▶ [Activity] In the records below, rewrite the part that opens with the line containing "#DRAFT - NOT FINAL until Friday Sep 8" and closes with the line containing "dates and assignments." as a Markdown table. Use the columns Row and Line, number each line, and leave out blank lines.

Given information Start Marker

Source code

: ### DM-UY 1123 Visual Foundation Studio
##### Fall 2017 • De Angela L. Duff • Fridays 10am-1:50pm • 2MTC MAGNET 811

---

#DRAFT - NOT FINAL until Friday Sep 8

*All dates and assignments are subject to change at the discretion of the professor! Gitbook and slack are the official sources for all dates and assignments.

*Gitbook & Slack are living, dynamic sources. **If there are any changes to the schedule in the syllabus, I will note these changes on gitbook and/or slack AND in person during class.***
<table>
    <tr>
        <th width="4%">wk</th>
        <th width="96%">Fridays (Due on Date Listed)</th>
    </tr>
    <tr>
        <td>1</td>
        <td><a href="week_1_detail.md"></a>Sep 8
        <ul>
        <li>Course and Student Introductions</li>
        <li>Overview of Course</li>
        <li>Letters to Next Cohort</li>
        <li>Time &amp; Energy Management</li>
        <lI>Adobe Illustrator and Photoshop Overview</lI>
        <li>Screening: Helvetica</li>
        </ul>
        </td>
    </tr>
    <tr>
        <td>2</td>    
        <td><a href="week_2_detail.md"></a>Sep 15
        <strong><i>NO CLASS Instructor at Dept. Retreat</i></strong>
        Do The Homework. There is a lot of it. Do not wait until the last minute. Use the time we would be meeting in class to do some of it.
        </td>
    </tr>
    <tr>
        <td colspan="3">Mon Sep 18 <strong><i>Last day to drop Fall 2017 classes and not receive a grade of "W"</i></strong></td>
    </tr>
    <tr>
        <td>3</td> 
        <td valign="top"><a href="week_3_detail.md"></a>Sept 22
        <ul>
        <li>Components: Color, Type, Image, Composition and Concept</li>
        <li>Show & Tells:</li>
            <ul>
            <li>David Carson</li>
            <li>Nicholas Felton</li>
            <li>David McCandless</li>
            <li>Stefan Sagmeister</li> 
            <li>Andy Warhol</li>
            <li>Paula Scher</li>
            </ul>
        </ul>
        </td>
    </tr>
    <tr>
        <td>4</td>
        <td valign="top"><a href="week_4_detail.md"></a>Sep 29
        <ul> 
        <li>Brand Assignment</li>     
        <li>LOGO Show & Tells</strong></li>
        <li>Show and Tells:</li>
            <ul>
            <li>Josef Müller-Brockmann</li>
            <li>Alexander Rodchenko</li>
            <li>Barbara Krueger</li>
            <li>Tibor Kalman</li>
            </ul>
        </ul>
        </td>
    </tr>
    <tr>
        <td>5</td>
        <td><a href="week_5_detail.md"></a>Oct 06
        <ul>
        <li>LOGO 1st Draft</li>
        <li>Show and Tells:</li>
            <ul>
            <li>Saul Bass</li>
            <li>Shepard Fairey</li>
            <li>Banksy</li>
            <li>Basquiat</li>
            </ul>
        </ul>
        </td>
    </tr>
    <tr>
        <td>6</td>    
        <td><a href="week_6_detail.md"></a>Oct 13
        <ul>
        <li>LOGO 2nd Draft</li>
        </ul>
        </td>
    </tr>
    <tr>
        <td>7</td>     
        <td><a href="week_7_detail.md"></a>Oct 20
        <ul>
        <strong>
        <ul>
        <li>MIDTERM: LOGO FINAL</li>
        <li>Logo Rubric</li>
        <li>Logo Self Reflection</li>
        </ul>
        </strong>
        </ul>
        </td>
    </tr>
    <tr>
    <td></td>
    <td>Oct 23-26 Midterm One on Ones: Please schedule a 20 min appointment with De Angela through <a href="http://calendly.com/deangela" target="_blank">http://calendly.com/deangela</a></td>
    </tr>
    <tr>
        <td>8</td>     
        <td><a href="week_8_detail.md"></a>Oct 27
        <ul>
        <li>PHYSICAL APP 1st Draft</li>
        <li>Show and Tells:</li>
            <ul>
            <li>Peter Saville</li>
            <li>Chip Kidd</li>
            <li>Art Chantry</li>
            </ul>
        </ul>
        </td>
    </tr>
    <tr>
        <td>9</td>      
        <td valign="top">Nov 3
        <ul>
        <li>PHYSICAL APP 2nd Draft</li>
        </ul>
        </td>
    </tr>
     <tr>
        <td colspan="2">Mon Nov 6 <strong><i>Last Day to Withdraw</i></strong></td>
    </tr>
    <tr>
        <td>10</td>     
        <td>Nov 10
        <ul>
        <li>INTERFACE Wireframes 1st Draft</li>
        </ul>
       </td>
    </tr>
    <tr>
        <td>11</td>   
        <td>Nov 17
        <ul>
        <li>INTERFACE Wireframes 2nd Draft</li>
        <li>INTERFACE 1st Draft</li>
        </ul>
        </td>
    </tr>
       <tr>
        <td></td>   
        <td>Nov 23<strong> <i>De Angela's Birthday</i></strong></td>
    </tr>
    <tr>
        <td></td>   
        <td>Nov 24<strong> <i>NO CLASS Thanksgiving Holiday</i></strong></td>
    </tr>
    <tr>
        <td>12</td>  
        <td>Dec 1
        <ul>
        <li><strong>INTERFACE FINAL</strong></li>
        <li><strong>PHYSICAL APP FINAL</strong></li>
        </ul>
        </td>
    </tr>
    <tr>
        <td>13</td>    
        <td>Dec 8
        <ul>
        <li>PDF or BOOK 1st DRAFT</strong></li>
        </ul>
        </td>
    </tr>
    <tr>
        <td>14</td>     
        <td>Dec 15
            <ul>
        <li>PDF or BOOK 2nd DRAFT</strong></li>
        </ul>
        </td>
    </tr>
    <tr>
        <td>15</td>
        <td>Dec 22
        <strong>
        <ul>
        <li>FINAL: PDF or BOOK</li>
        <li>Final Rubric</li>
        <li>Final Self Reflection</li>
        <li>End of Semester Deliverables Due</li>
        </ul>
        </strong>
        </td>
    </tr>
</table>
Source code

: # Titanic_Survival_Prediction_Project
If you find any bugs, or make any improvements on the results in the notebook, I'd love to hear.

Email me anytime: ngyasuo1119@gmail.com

Given information End Marker

▶ [Response]
| Row | Line |
|---|---|
| 1 | #DRAFT - NOT FINAL until Friday Sep 8 |
| 2 | *All dates and assignments are subject to change at the discretion of the professor! Gitbook and slack are the official sources for all dates and assignments. |